Anfang 2015 wurden drei neue GAMS-Projekte veröffentlicht:
[lima] Arbeitskoffer zu den Steirischen Literaturpfaden des Mittelalters
- In Kooperation mit dem Institut für Germanistik
- Laufzeit: 2013-2014
- Projektkontakt: Gerlinde Schneider
Im Rahmen dieses Projektes entsteht eine frei zugängliche, virtuelle didaktische Umgebung, die es LehrerInnen erleichtern soll, das Thema der Mittelalterlichen Literatur im Schulunterricht zu behandeln. Das Portal stellt die Texte der Steirischen Literaturpfade als Faksimile sowie in ihrer Transkription und Übersetzung zur Verfügung und bietet außerdem gemeinsam mit LehrerInnen, SchülerInnen und Studierenden entwickelte, praxiserprobte Materialien für unterschiedliche Schulstufen und –typen.

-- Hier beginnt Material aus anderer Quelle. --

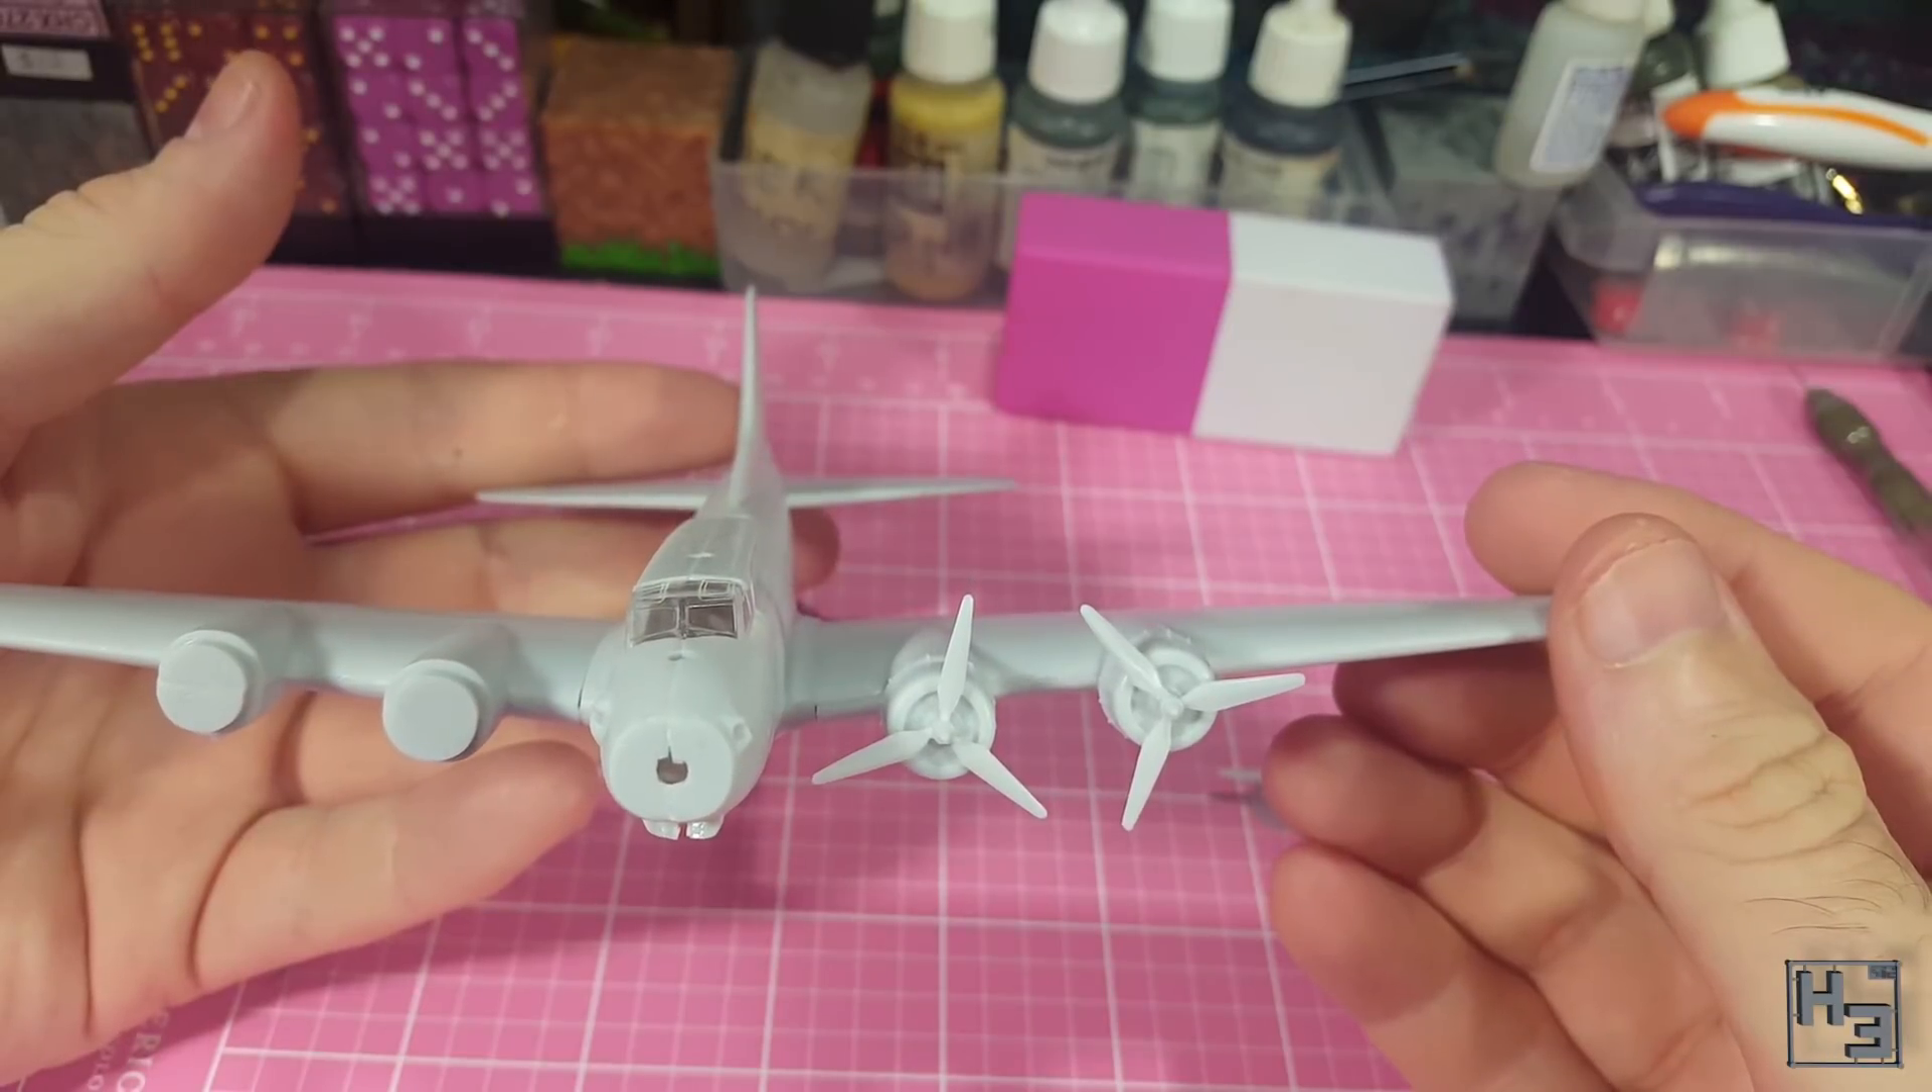My propellers don't line up exactly with each other and it looks a little bit messy, but I don't really think that matters.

Die (literarische) Welt des steirischen Mittelalters wird so als (außer-)schulischer und digitaler Lernort erschlossen.
[bag] Digitales Archiv Franz Brentano
- In Kooperation mit dem Institut für Philosophie
- Laufzeit: 2012-2015
- Projektkontakt: Elisabeth Steiner
Das Ziel dieses Projektes des Franz Brentano-Archivs Graz (gefördert durch die Franz Brentano Foundation Boston) besteht in einer ersten Ausbaustufe darin, den gesamten Nachlass des deutsch-österreichischen Philosophen Franz Brentano (1838-1917) in Form von digitalen Faksimileseiner philosophischen Manuskripte und Korrespondenzen der wissenschaftlichen Öffentlichkeit zugänglich zu machen. Diese digitale Archiv soll in der Folge zu einer textkritischen online-Edition ausgebaut werden, die sich an den Richtlinien der TEI orientiert.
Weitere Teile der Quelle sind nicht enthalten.